My anxiety about looking too closely at the year that has passed is less about facing the things I missed and more about facing things I actually did not really miss about my before life. That field meeting I was supposed to go to. That workshop I would have felt compelled to attend. That archival research I was certain had to happen before I started writing. How much of an impact would these things have really had on my work?
Looking back on the past year forced me to examine my life as a scholar and how my scholarship has been consumed so far. The pandemic has been many tragic things: sickness, depression, death, unemployment. For many of us this past year was also a chance to stop long enough to reconsider what we were doing with our scholarship and the next ten or twenty years that we have left in our productive careers to make an impact on the world as humanists.
For some, this has meant a creative push towards extending their reach beyond the conference circuits and the echo chamber of academia and into “the public.” How do I reach, not just my students at the university, but also their communities? How do I reach communities abroad, those we have for so long ignored, even though our research depends on their knowledge?
How did my inability to go to a conference or an archive feel? The frustration I felt must be how so many of my colleagues in many of the countries in the Global South have experienced all their careers for having the wrong color passport or because they were born in a country with the wrong official language. How do I reach them?
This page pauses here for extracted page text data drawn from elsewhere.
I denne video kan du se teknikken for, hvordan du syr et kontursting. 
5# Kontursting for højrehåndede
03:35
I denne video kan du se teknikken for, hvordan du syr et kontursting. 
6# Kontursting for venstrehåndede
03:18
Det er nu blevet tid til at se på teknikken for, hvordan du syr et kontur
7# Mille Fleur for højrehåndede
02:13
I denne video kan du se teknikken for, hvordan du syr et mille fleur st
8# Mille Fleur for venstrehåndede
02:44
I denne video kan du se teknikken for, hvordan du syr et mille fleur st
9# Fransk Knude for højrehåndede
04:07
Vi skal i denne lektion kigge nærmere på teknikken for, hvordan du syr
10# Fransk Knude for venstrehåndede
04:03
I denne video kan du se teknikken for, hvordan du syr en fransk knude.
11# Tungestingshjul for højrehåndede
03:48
More importantly perhaps, how do I ensure they can reach me?
Why are most conferences held exclusively in English with no simultaneous translation available? We spend thousands of euros flying big names to the conference for keynote addresses but we are not willing to spend one thousand to make the conference accessible to colleagues that are more comfortable conversing in other languages. We have always had the money and the technology; this past year has shown us that. Our institutions have just not made reaching across the world a priority. Now we have no excuses. I have no excuses.
In a year when we all had to examine the relevance of our work, we sometimes had to return to the drawing board and rethink what we always thought the humanities were about. For scholars who were lucky enough to stay healthy and continue to have an income, this year has meant an opportunity to rethink their purpose. Though many will go back to the way things used to be in the before times, many will realize that they do not want to or cannot afford to ignore the questions they asked of themselves during the year when they had to do research and writing from the solitary confinement of their bedrooms.